The King George at Kempton on St Stephen’s Day revealed a couple of interesting pointers: Vautour is a classy horse but he may not have three miles in him; Don Cossack is probably the best of the lot but as his fall proved, you’ve got to jump them (see Annie Power); Cue Card is having a remarkable season but has question marks remaining over whether he can do it at Prestbury Park.
Meanwhile, last year’s second and this year’s favourite, the Willie Mullins trained, Djakadam, was merely an observer over Christmas. It appears at this stage he will take the route through the long grass via the Cotswold Chase, a route less popular for Gold Cup contenders in recent years.

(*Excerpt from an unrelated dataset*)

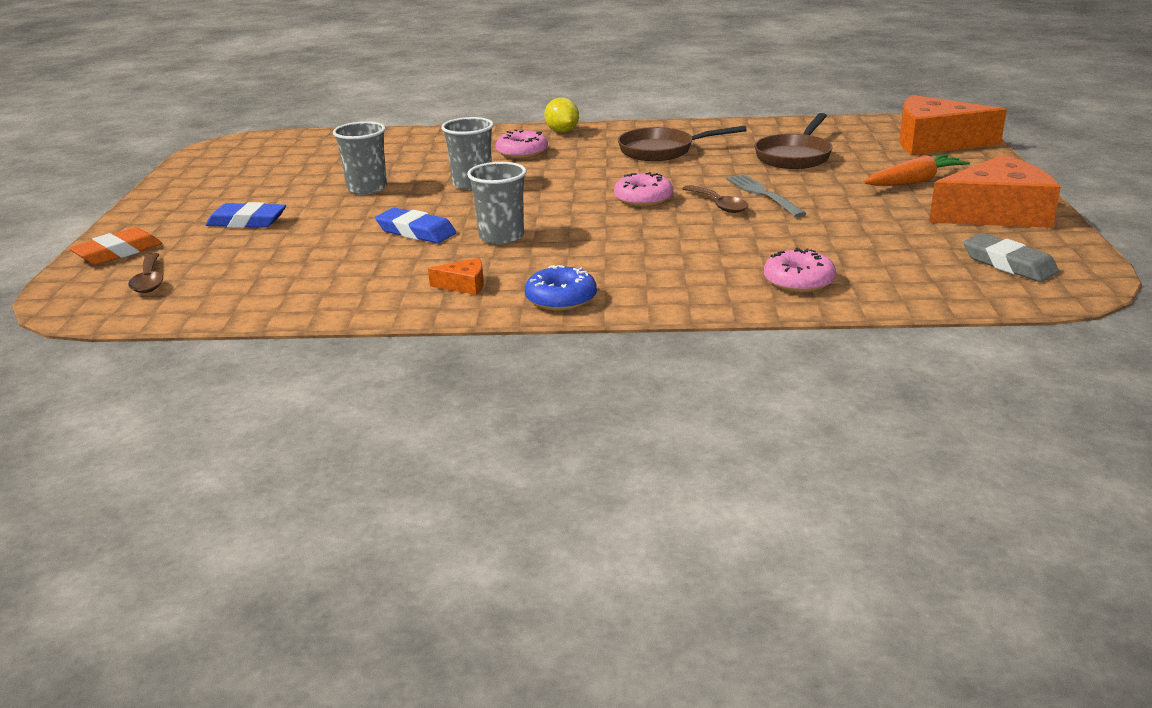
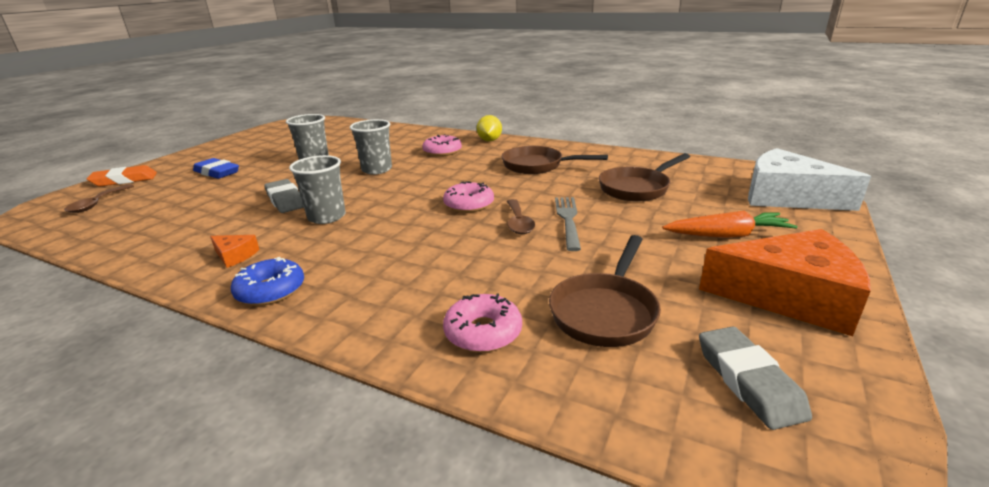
camera: 25 degrees right, 0 degrees up
(416, 232) = (285, 200): blue eraser -> grey eraser
(875, 250) = (605, 311): none -> brown pan
(935, 142) = (786, 196): orange cheese -> white cheese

Recent renewals have been hard to call perhaps because of a perceived dearth of quality. This year, however, there can be no question as to the depth in the field. And, it may finally see Willie Mullins win the one he so dearly desires.
- Jason Day, Rory McIlroy and Jordan Spieth will each win a major, while Tiger will, sadly, call it a day.
The depth of talent in golf is most probably at an all-time high. After his glorious 2014, it appeared that McIlroy would enjoy a reign something akin to Tiger but Jordan Spieth, Jason Day and an unfortunate game of five-a-side put paid to that.
It’s virtually impossible to separate the three, the Official World Rankings aside, so it would come as no great surprise if each of the big three took home a major this year. McIlroy is hurt by the fact that he still has not mastered Augusta but his form at the back end of the year was excellent and for the first time in a while, he may feel that he has something to prove to himself.
Rickie Fowler, Branden Grace, Shane Lowry and the rarely mentioned around here, Brooks Koepka, will have something to say but the battle between Day, McIlroy and Spieth will be the story of 2016.
In other news, Golfing Tiger is dead. Long live Golfing Tiger.
- Conor McGregor continues to dominate U.F.C.
Anyone who has visited these parts before will know how we feel about Conor McGregor. However, to ignore his spectacular 2015, which culminated with the outrageous 13-second knockout of U.F.C. legend, Jose Aldo would be plain ignorant.
Thus far, he has does everything he has promised inside the octagon, and is the unquestioned king of the U.F.C. featherweight division. The jump to lightweight looks likely as he has acknowledged the difficulty of making 145lb as a relatively big featherweight at 5ft 9″.
Nonetheless, while U.F.C. fans and Dana White bow down to kiss McGregor’s feet, it will be interesting to see whether ‘the Notorious’ will have to join the queue before getting a shot at the lightweight champion, Rafael dos Anjos.
To McGregor’s credit, he lives and may someday die by the sword and, for this reason, all eyes will be on John Kavanagh’s star turn in 2016.